As is usually the case during this time of year, statewide elected officials are being pulled into the orbit of the regular session and are being met with varying degrees of success.
Gov. John Bel Edwards, for instance, saw two of his centerpiece education priorities shunned by lawmakers today, while Insurance Commissioner Jim Donelon was marching his own department’s proposal for a reinsurance pool over to the Senate.
Today marked the third year in a row that Edwards sought to lessen the role student test scores play in teacher evaluations and to increase access to tenure. It also was the third year in a row that the governor’s package was turned back by the House Education Committee.
House Bill 651 by Rep. Frank Hoffmann, R-West Monroe, would have addressed the test scores question, but was permanently parked by committee members.
The bill was heavily criticized by the state Education Department, Council For A Better Louisiana and Louisiana Association of Business and Industry. Hoffman withdrew House Bill 587, which contained the tenure language, from consideration. “I’ll save you some time,” he told his colleagues.

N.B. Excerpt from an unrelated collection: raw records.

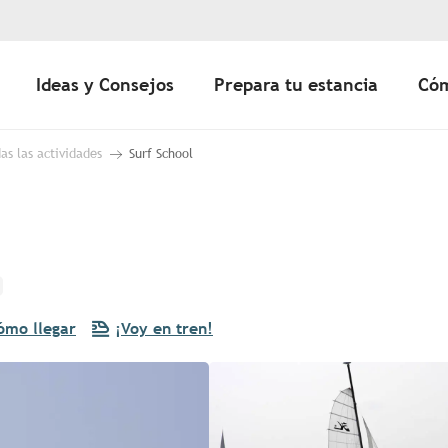
Ideas y Consejos
Prepara tu estancia
Cóm
as las actividades
Surf School
ómo llegar
¡Voy en tren!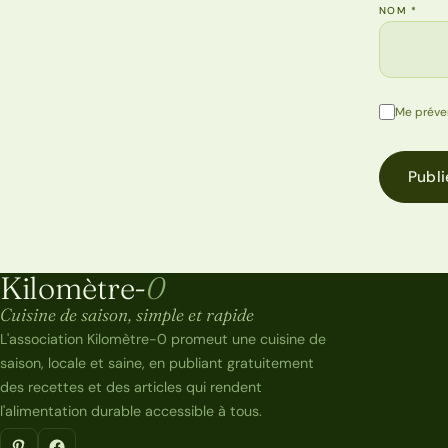
NOM
*
Me préve
Publi
Kilomètre-
0
Kilomètre-0
Cuisine de saison, simple et rapide
L'association Kilomètre-0 promeut une cuisine de
saison, locale et saine, en publiant gratuitement
des recettes et des articles qui rendent
l'alimentation durable accessible à tous.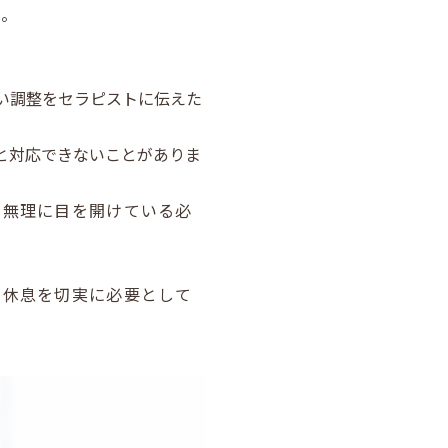
す。
い調整をセラピストに伝えた
と対応できないことがありま
、無理に目を開けている必
の休息を切実に必要として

From a policy perspective, today was likely sunnier for Donelon, who helped push legislation for a statewide reinsurance pool through the House last night. A 63-34 vote moved the bill out of the lower chamber, but it also signaled a noticeable divide over the concept. House Bill 472 by Rep. Major Thibaut, D-New Roads, is now pending introduction in the Senate, where Sen. John Smith, R-Leesville, is expected to handle the bill.
While many corners of the business lobby have concerns about the legislation, Donelon has been selling the proposed pool as a tool to “stabilize the state’s ailing individual market for health insurance.”
In the past five years, according to Donelon, insurance rates in the individual market have more than doubled as the number of health insurers doing business in the state has declined, from 16 to 2. “The individual market, where tens of thousands of self-employed Louisianans get their health care coverage, along with thousands of other Louisiana residents who do not have access to employer-sponsored insurance, is in serious jeopardy of entering a death spiral where rates continue to climb and many decide to go uninsured,” he said.
The reinsurance called for in the bill would be applied to high dollar claims, which mirrors a federal program that’s been on the books for three years.
The bill, likewise, allows Donelon’s department to impose a fee of “approximately $1.40 per month on all insured lives to fund the reinsurance program.” Donelon said the legislation could reduce rates by about 15% in the individual market and that the “small fee” on Louisiana policies would attract more than $100 million in matching federal funds.